严格来说,我那时还不能算是个烤肉师傅,充其量也就是个串肉小时工/学生兼职/服务员/小跑堂的。这样的生活持续了不到两周吧,我又开始觉得乏味,每日都是这样重复的工作,没有新意,偶尔有几桌学生喝多了酒打架砸桌子,完了低声下气的给我爸道歉然后赔钱看着倒是挺热闹的。有一天三金问我,是不是真的不回学校了。我说我也不知道,三金说回来吧,给老师道个歉,就过去了,你这么小,不上学你干啥去。我说好。
当时的我觉得自己并没有错,为什么要道歉,可为了回到学校,这个歉必须得道。我跟爸爸说我想回学校了,他一边数落我,一边打电话找人托关系给我想招。最后找到了我在教育局的舅舅,舅舅找了学校的主任(因为都是一个村子的)主任支招就说是去老师家里给老师买礼品,道歉,学校这边没什么,给我个留校察看的处分,我回头还能在学校上课就行了。
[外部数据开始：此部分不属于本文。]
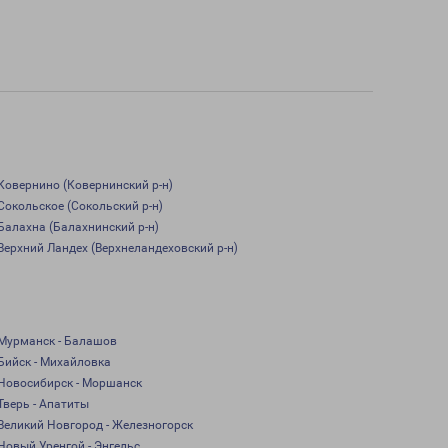
Ковернино (Ковернинский р-н)
Сокольское (Сокольский р-н)
Балахна (Балахнинский р-н)
Верхний Ландех (Верхнеландеховский р-н)
Мурманск - Балашов
Бийск - Михайловка
Новосибирск - Моршанск
Тверь - Апатиты
Великий Новгород - Железногорск
Новый Уренгой - Энгельс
(去了好几次,都是吃的闭门羹,老师打开门一看是我,就把门关上,我笑呵呵的给老师道歉,临走时我说老师我走了啊,给您买了点东西,放门口了)后来我爸收到通知,说是让我下周一回学校上课,啥都别管,啥都别问,啥都别说,直接进教室坐座位上就行了。
于是我换上一身新衣服,又回到了学校。如果说上次发生的事情是核电站爆炸的话,那接下来发生的事情,就像爆炸后的核原料泄露,手里握着的爆炸成碎片的石墨烯,将我和我的灵魂腐蚀的体无完肤。
我的桌子被拉到了靠近后门垃圾桶的位置,(枕头被埋在了扫帚和拖把下面)老师不理我,同学们也没人跟我说话,看我的眼神都很奇怪,只是那个给我支招的主任看见我来了,笑呵呵的给我屁股上踢了一脚:"狗东西,回来了就好好上学,再别一天惹事了,你父母不容易的跟啥一样,为你上学个事,操了多少心"。(我打心眼里感激那位主任,直到现在也是)我脸皮厚,大摇大摆的走进教室,跟大家打招呼,虽然没人理我,三金和方方朝我抛了个媚眼,我也回他们个电眼。把枕头从清洁工具下面抽出来,扔进了垃圾桶,把书桌的抽屉里都塞满了书。前面的大头(珍姐)转过来,"这段时间玩疯了怕把你。"我拍了拍她的大头,"那你可当。"
我,大头,方方,佩瑶还有三金,那会关系特别好,班里的日常笑点基本被我几人承包了。出事之前我们经常在一起唱那个小鳄鱼的歌:" 你本xxx,还扮的酷酷滴。"
上课不睡觉,不迟到的这类好现象只持续了不到一个月,我终究痞性难改,班里的气氛虽然也很奇怪,但是老师不管我,不说我,不会叫我回答问题,也不会""请"我出去"。龙哥给我推荐了一些王小波和王朔的书,上课的时候我就坐在最后一排垃圾桶跟前津津有味的看。(坐垃圾桶跟前超方便,醒完鼻涕的卫生纸一抬手就扔进垃圾桶了,身都不用转)语文老师朱老师和政治老师郭老师会叫我回答问题。郭老师在我回答不上来的时候会对我进行一些引导,朱老师呢在全年级表扬过我写的作文。有次考试,我一直在睡觉,朱老师作为我们考场的监考老师,叫了我好几次:"不会答你起码把作文写了,这样多少还能有点分。"我揉揉发麻的胳膊,擦擦流的到处都是的口水,抬头望了她一眼:"哦。"写完作文就接着睡了。
考试结束后,上语文课点评试卷。她抱着一沓卷子进入教室,左手拿着一张单独的试卷,阳光照在她的身上,在地上拉出很长的影子。